Founded in 1951 in the aftermath of World War II, Marlboro was built on a radical belief: that listening, trust, and artistic integrity could help heal a fractured world. Rejecting competition and display, it would offer something increasingly rare—time. Time to rehearse deeply. Time to question assumptions. Time to listen—to the music and to one another.
More than a school or festival, Marlboro is a living community and a set of values, renewed each summer in pursuit not of self-expression, but of revelation. From the hills of southern Vermont, it has shaped generations of artists who now serve as principal players, soloists, chamber musicians, educators, and artistic leaders, carrying its values into concert halls, classrooms, and communities worldwide.

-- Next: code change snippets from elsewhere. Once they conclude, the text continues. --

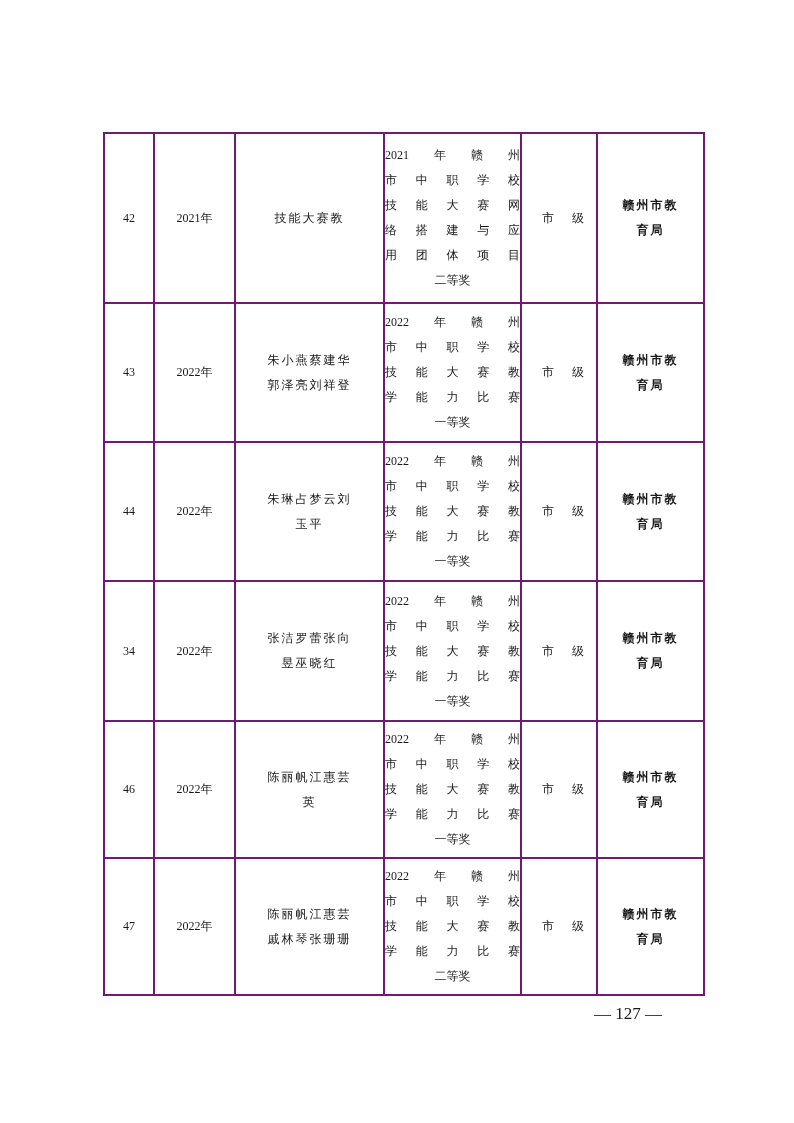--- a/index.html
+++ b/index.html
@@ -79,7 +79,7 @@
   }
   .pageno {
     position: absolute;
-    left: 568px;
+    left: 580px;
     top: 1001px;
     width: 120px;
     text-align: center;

Since the Guarneri String Quartet formed at Marlboro in 1964, former participants have formed or joined many outstanding ensembles, including the Borromeo, Brentano, Cleveland, Daedalus, Dover, Emerson, Juilliard, Mendelssohn, Orion, St. Lawrence, Takács, Tokyo, and Vermeer Quartets; the Chamber Music Society of Lincoln Center; and many more prominent groups. Marlboro artists have also expanded the art form in innovative ensembles such as Brooklyn Rider, Decoda, the East Coast Chamber Orchestra, the Kaleidoscope Chamber Collective, TASHI, Windscape, and the Aizuri, Catalyst, JACK, and Momenta Quartets. Others are now principal chair members of leading symphonic and opera orchestras worldwide; are among today’s most sought-after recording and solo artists; or are acclaimed teachers at prominent conservatories and universities. Some have made vital contributions, through music, in promoting racial, economic, and social justice.
Founded by the eminent pianist Rudolf Serkin and co-founders Adolf and Hermann Busch and Marcel, Blanche, and Louis Moyse, Marlboro continues to thrive today under the leadership of Mitsuko Uchida and Jonathan Biss. In today's frenetic musical landscape, with ever-increasing financial and commercial pressures, Marlboro’s founding goals remain essential: that musicians have the freedom, time, and conditions to explore music in great depth; to learn together as equals; and to share new ideas and discoveries.